— WORK TO COMPLETE —
What's needed: every entry, printed exactly, minus the images.

— DATASET —
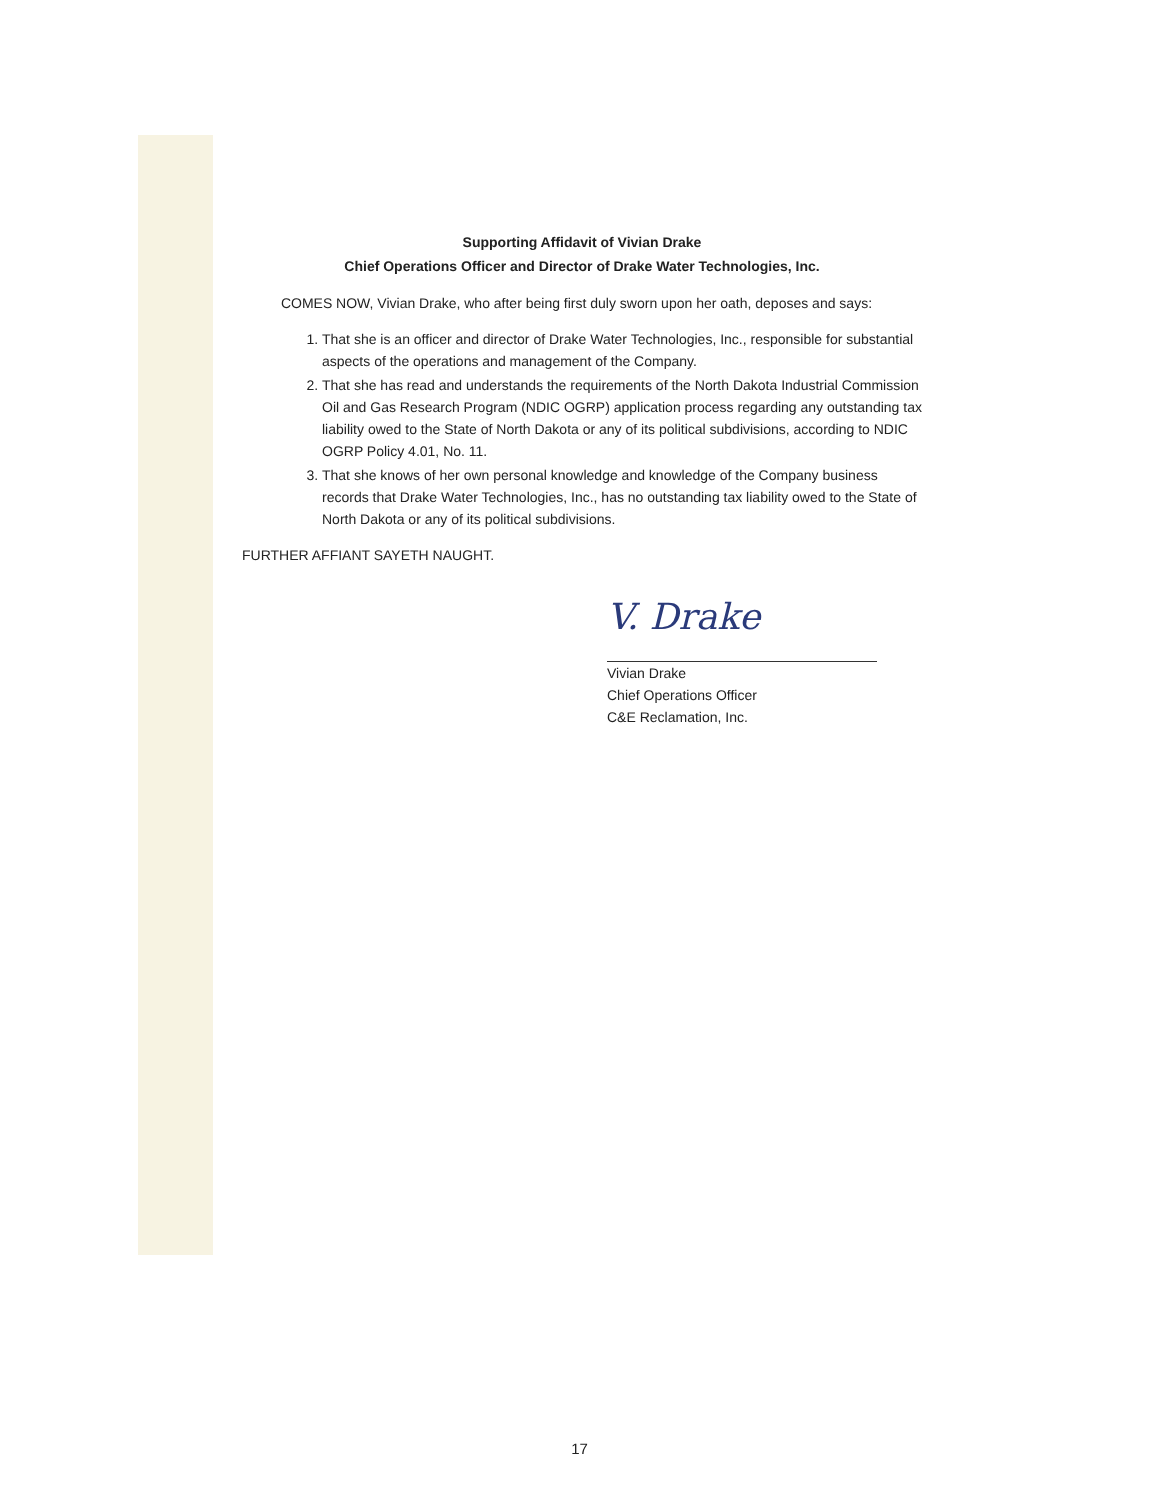Supporting Affidavit of Vivian Drake
Chief Operations Officer and Director of Drake Water Technologies, Inc.
COMES NOW, Vivian Drake, who after being first duly sworn upon her oath, deposes and says:
1. That she is an officer and director of Drake Water Technologies, Inc., responsible for substantial aspects of the operations and management of the Company.
2. That she has read and understands the requirements of the North Dakota Industrial Commission Oil and Gas Research Program (NDIC OGRP) application process regarding any outstanding tax liability owed to the State of North Dakota or any of its political subdivisions, according to NDIC OGRP Policy 4.01, No. 11.
3. That she knows of her own personal knowledge and knowledge of the Company business records that Drake Water Technologies, Inc., has no outstanding tax liability owed to the State of North Dakota or any of its political subdivisions.
FURTHER AFFIANT SAYETH NAUGHT.
V. Drake
Vivian Drake
Chief Operations Officer
C&E Reclamation, Inc.
17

— FINISHED TASK —
Supporting Affidavit of Vivian Drake
Chief Operations Officer and Director of Drake Water Technologies, Inc.
COMES NOW, Vivian Drake, who after being first duly sworn upon her oath, deposes and says:
1. That she is an officer and director of Drake Water Technologies, Inc., responsible for substantial aspects of the operations and management of the Company.
2. That she has read and understands the requirements of the North Dakota Industrial Commission Oil and Gas Research Program (NDIC OGRP) application process regarding any outstanding tax liability owed to the State of North Dakota or any of its political subdivisions, according to NDIC OGRP Policy 4.01, No. 11.
3. That she knows of her own personal knowledge and knowledge of the Company business records that Drake Water Technologies, Inc., has no outstanding tax liability owed to the State of North Dakota or any of its political subdivisions.
FURTHER AFFIANT SAYETH NAUGHT.
V. Drake
Vivian Drake
Chief Operations Officer
C&E Reclamation, Inc.
17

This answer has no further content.